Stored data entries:
- - -

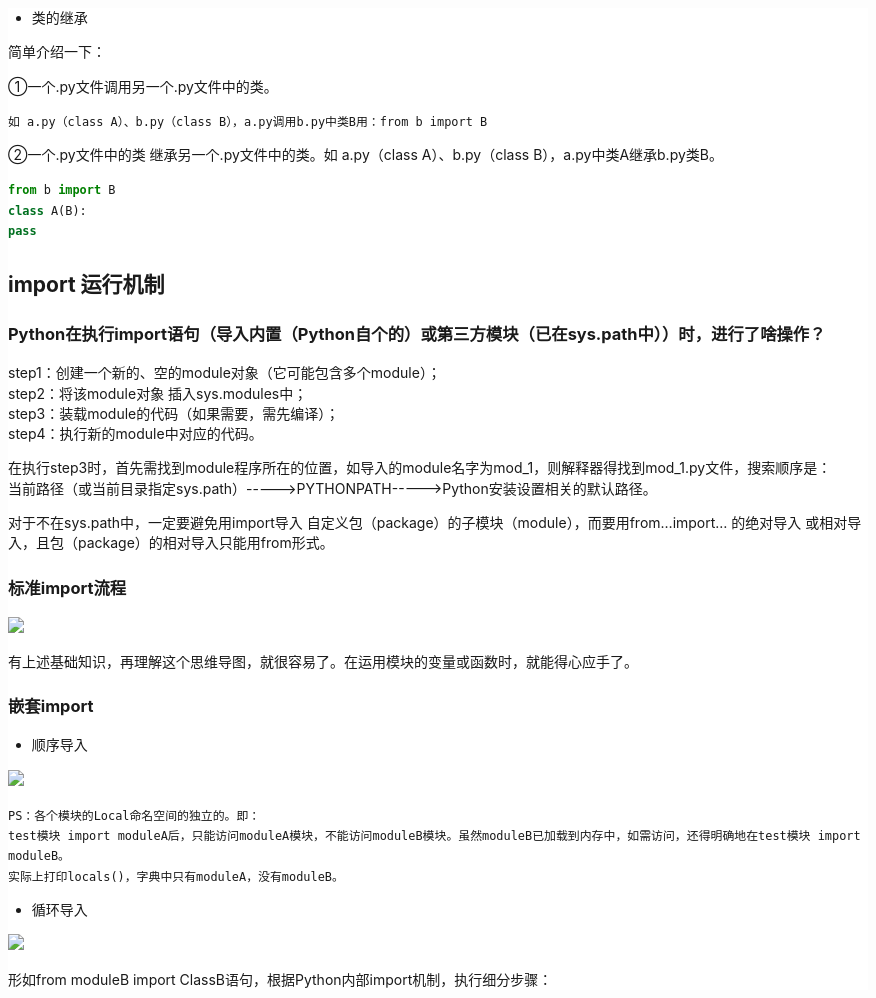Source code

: - 类的继承

简单介绍一下：  
  
①一个.py文件调用另一个.py文件中的类。  
    
    如 a.py（class A）、b.py（class B），a.py调用b.py中类B用：from b import B  

②一个.py文件中的类 继承另一个.py文件中的类。如 a.py（class A）、b.py（class B），a.py中类A继承b.py类B。

```python
from b import B
class A(B):
pass
```


## import 运行机制

### Python在执行import语句（导入内置（Python自个的）或第三方模块（已在sys.path中））时，进行了啥操作？

step1：创建一个新的、空的module对象（它可能包含多个module）；  
step2：将该module对象 插入sys.modules中；  
step3：装载module的代码（如果需要，需先编译）；  
step4：执行新的module中对应的代码。

在执行step3时，首先需找到module程序所在的位置，如导入的module名字为mod_1，则解释器得找到mod_1.py文件，搜索顺序是：  
当前路径（或当前目录指定sys.path）----->PYTHONPATH----->Python安装设置相关的默认路径。

对于不在sys.path中，一定要避免用import导入 自定义包（package）的子模块（module），而要用from…import… 的绝对导入 或相对导入，且包（package）的相对导入只能用from形式。

### 标准import流程

![](https://i.loli.net/2021/07/15/RMsNtwmvP7ojzC1.png)

有上述基础知识，再理解这个思维导图，就很容易了。在运用模块的变量或函数时，就能得心应手了。

### 嵌套import

- 顺序导入

![](https://i.loli.net/2021/07/15/MbmOYx1GVDq8LPr.png)

    PS：各个模块的Local命名空间的独立的。即：
    test模块 import moduleA后，只能访问moduleA模块，不能访问moduleB模块。虽然moduleB已加载到内存中，如需访问，还得明确地在test模块 import moduleB。
    实际上打印locals()，字典中只有moduleA，没有moduleB。
    
- 循环导入

![](https://i.loli.net/2021/07/15/gpGUK1M6CoVwnEk.png)

形如from moduleB import ClassB语句，根据Python内部import机制，执行细分步骤：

- - -

Exercise details:
Set down the records above exactly, leaving out pictures.

Expected output:
Source code

: - 类的继承

简单介绍一下：  
  
①一个.py文件调用另一个.py文件中的类。  
    
    如 a.py（class A）、b.py（class B），a.py调用b.py中类B用：from b import B  

②一个.py文件中的类 继承另一个.py文件中的类。如 a.py（class A）、b.py（class B），a.py中类A继承b.py类B。

```python
from b import B
class A(B):
pass
```


## import 运行机制

### Python在执行import语句（导入内置（Python自个的）或第三方模块（已在sys.path中））时，进行了啥操作？

step1：创建一个新的、空的module对象（它可能包含多个module）；  
step2：将该module对象 插入sys.modules中；  
step3：装载module的代码（如果需要，需先编译）；  
step4：执行新的module中对应的代码。

在执行step3时，首先需找到module程序所在的位置，如导入的module名字为mod_1，则解释器得找到mod_1.py文件，搜索顺序是：  
当前路径（或当前目录指定sys.path）----->PYTHONPATH----->Python安装设置相关的默认路径。

对于不在sys.path中，一定要避免用import导入 自定义包（package）的子模块（module），而要用from…import… 的绝对导入 或相对导入，且包（package）的相对导入只能用from形式。

### 标准import流程

![](https://i.loli.net/2021/07/15/RMsNtwmvP7ojzC1.png)

有上述基础知识，再理解这个思维导图，就很容易了。在运用模块的变量或函数时，就能得心应手了。

### 嵌套import

- 顺序导入

![](https://i.loli.net/2021/07/15/MbmOYx1GVDq8LPr.png)

    PS：各个模块的Local命名空间的独立的。即：
    test模块 import moduleA后，只能访问moduleA模块，不能访问moduleB模块。虽然moduleB已加载到内存中，如需访问，还得明确地在test模块 import moduleB。
    实际上打印locals()，字典中只有moduleA，没有moduleB。
    
- 循环导入

![](https://i.loli.net/2021/07/15/gpGUK1M6CoVwnEk.png)

形如from moduleB import ClassB语句，根据Python内部import机制，执行细分步骤：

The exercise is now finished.